Jeff Avery

Profile
- Positions: Wide receiver, Punter

Personal information
- Born: March 28, 1953 (age 73)
- Listed height: 6 ft 2 in (1.88 m)
- Listed weight: 185 lb (84 kg)

Career information
- University: Ottawa
- CFL draft: 1976

Career history
- 1976–1982: Ottawa Rough Riders

Awards and highlights
- Grey Cup champion (1976); 2× CFL East All-Star (1977, 1978);
- Canadian Football Hall of Fame (Class of 2017)

= Jeff Avery =

Canadian football player (born 1953)

Jeff Avery (born March 28, 1953) is a Canadian former professional football wide receiver for the Ottawa Rough Riders of the Canadian Football League.

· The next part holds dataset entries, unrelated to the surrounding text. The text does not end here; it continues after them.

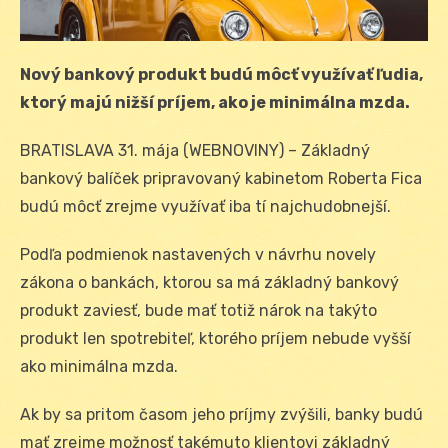
Nový bankový produkt budú môcť využívať ľudia,
ktorý majú nižší príjem, ako je minimálna mzda.
BRATISLAVA 31. mája (WEBNOVINY) – Základný
bankový balíček pripravovaný kabinetom Roberta Fica
budú môcť zrejme využívať iba tí najchudobnejší.
Podľa podmienok nastavených v návrhu novely
zákona o bankách, ktorou sa má základný bankový
produkt zaviesť, bude mať totiž nárok na takýto
produkt len spotrebiteľ, ktorého príjem nebude vyšší
ako minimálna mzda.
Ak by sa pritom časom jeho príjmy zvýšili, banky budú
mať zrejme možnosť takémuto klientovi základný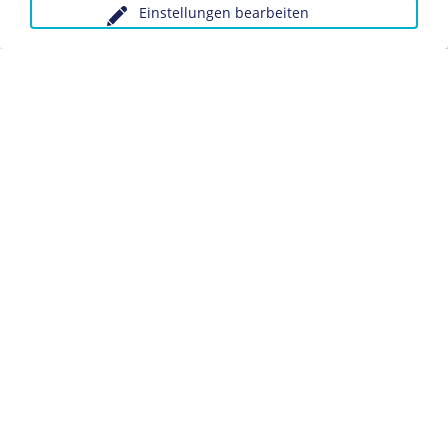
Einstellungen bearbeiten
Anfragen wegen Bildvorlagen bitte unter Angabe des
Verwendungszwecks an:
fotoservice@dhm.de
Schlagwörter:
Ostfront
Datenschutz
Kontakt
Impressum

Avery played CIAU football for the Ottawa Gee-Gees, where he won the 1975 Vanier Cup. He was drafted as a territorial exemption in the 1976 CFL draft by the Rough Riders and would win the Grey Cup with the team that same year. Avery played seven seasons for the Rough Riders, being named a CFL East All-Star in 1977 and 1978.

Avery was an announcer for the Rough Riders and Ottawa Renegades and is the current radio analyst for the Ottawa Redblacks. He was inducted into the Canadian Football Hall of Fame in 2017 as a reporter.